The most damning critique, however, is the lack of genuine heart. The romance between Jack and Isabelle feels contractual rather than passionate. The giants, for all their terrifying design, are one-note monsters. There’s no pathos, no tragic backstory, just a desire to eat “Cloisters.” The film forgets that the best fantasy stories (from Pan’s Labyrinth to The NeverEnding Story ) succeed because of their emotional stakes, not just their spectacle. jack and the giants movie
The giants, too, are a technical triumph. This isn't the friendly BFG or the lumbering oafs of Jack and the Beanstalk cartoons. Singer’s giants are disgusting, terrifying, and brilliantly realized. They have two heads (one of which is just a gnarly, face-like growth), skin like old stone, and an insatiable hunger. Their leader, Fallon (voiced with menacing glee by Bill Nighy in motion capture), is a genuinely imposing villain. The sound design—the ground-shaking thud of each footstep—adds a palpable sense of dread. In the glut of post- Lord of the
So why isn’t Jack the Giant Slayer considered a classic? The answer lies in a script that is as thin as the beanstalk’s upper branches. The screenplay, credited to a committee (Darren Lemke, Christopher McQuarrie, and Dan Studney), never decides what it wants to be. It swings uneasily between grim dark fantasy ( The Dark Knight with giants) and campy adventure ( The Princess Bride with less wit). The tonal whiplash is constant. It is a giant-sized entertainment that, much like
Fans of high-fantasy CGI spectacle, those who don’t mind plot holes the size of a giant’s footprint, and anyone who wants to see Ewan McGregor deliver a Shakespearean speech while hanging off a vine.

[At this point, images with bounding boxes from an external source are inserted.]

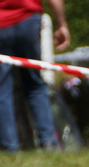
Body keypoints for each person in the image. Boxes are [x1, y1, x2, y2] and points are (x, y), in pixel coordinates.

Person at [0, 0, 70, 153]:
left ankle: (9, 148)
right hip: (28, 20)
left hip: (1, 24)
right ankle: (48, 142)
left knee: (2, 91)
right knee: (35, 85)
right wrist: (62, 24)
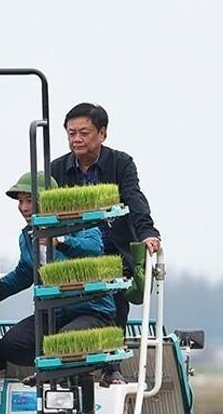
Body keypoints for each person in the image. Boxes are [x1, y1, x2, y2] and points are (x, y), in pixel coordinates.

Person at [0, 171, 113, 371]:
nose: (23, 208)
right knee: (11, 345)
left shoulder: (80, 222)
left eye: (30, 201)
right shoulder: (26, 237)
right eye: (20, 202)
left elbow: (94, 247)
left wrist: (60, 242)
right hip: (51, 314)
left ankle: (69, 373)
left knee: (68, 340)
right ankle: (53, 371)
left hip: (91, 312)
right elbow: (22, 275)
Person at [49, 103, 161, 331]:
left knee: (115, 303)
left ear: (102, 133)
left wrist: (147, 233)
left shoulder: (121, 163)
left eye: (83, 133)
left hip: (113, 252)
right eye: (71, 134)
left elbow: (134, 199)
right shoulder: (55, 169)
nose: (76, 139)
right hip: (73, 252)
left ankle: (113, 365)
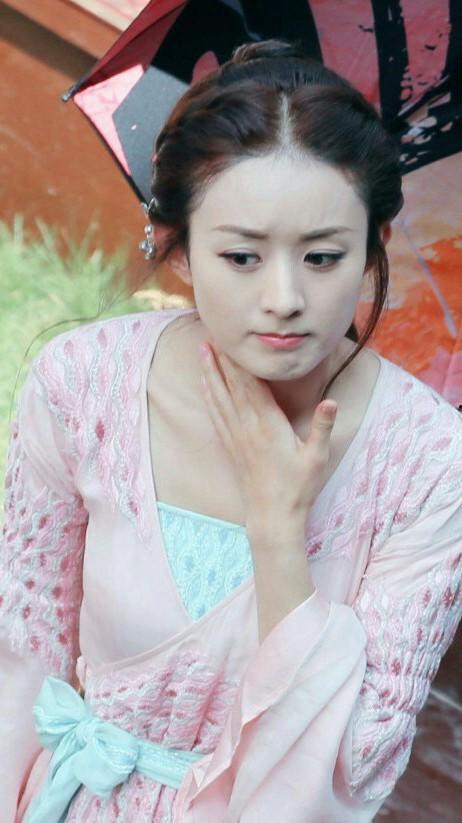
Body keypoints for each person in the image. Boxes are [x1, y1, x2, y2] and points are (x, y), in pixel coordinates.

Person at [1, 38, 461, 823]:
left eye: (323, 257)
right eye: (242, 256)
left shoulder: (429, 460)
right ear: (180, 249)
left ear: (373, 249)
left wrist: (279, 530)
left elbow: (356, 762)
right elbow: (21, 651)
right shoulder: (84, 384)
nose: (284, 297)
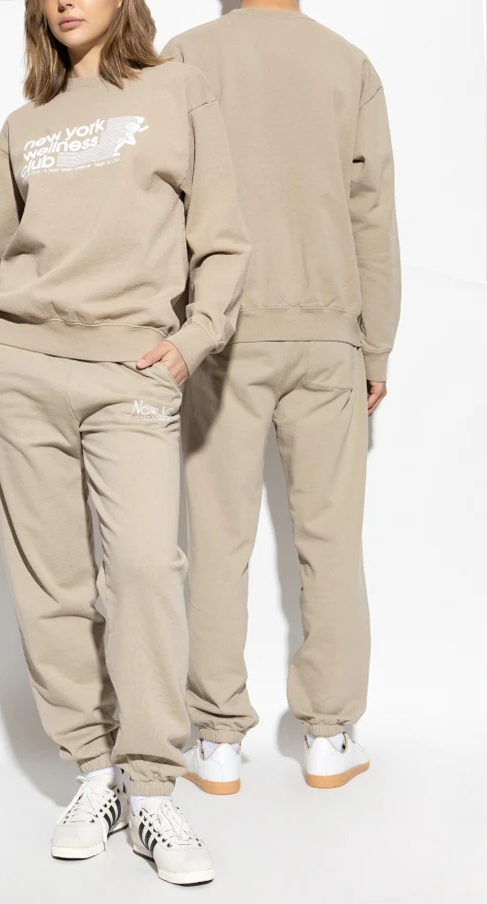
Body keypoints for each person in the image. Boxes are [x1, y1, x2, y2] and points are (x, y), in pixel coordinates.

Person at [0, 0, 249, 885]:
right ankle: (95, 772)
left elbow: (224, 243)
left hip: (132, 370)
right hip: (21, 367)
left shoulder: (179, 90)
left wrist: (192, 343)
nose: (66, 0)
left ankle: (152, 790)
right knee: (52, 583)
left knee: (144, 569)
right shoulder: (24, 124)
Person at [163, 0, 401, 792]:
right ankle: (329, 736)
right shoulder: (348, 63)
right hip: (330, 334)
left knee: (216, 541)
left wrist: (176, 327)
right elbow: (372, 215)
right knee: (331, 541)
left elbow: (162, 203)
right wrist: (377, 342)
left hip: (221, 332)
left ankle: (216, 741)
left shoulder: (188, 54)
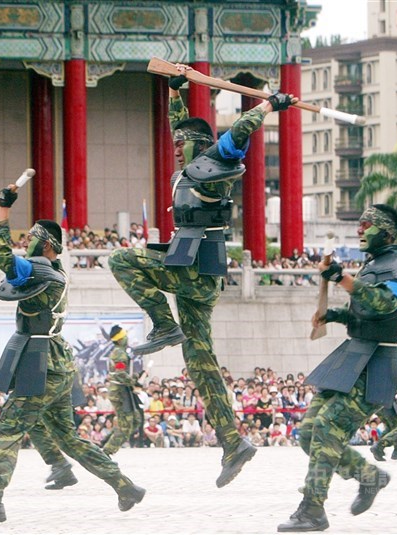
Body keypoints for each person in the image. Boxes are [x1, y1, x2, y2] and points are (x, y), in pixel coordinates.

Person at [109, 64, 296, 488]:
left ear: (199, 146)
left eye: (182, 146)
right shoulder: (191, 166)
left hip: (196, 269)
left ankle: (162, 324)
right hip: (190, 264)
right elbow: (183, 127)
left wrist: (267, 104)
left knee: (121, 261)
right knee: (201, 363)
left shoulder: (216, 161)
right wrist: (176, 91)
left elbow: (239, 133)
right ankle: (233, 442)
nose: (176, 151)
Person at [0, 186, 144, 526]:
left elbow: (4, 259)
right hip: (54, 363)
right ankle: (125, 486)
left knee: (6, 431)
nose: (27, 242)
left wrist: (4, 212)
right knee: (69, 439)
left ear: (49, 246)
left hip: (41, 362)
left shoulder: (42, 270)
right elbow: (6, 259)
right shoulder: (52, 272)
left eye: (33, 239)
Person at [278, 204, 397, 532]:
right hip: (354, 355)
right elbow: (366, 313)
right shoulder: (376, 264)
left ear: (386, 232)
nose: (359, 229)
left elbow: (386, 305)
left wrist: (342, 278)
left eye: (366, 224)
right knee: (310, 433)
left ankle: (312, 508)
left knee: (327, 429)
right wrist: (335, 315)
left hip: (377, 362)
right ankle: (370, 476)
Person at [101, 325, 144, 456]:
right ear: (120, 339)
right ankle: (106, 452)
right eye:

The characters are archetypes, not people. Jack is “the clever farmer” because the script tells us he is, not because he does anything particularly clever until the final act. Princess Isabelle is branded as “spirited and rebellious,” but her primary action is to get captured repeatedly—first by the giants, then by Roderick, then by the giants again. For a film that tries to nod to modern feminism, it reduces its female lead to a McGuffin in a corset.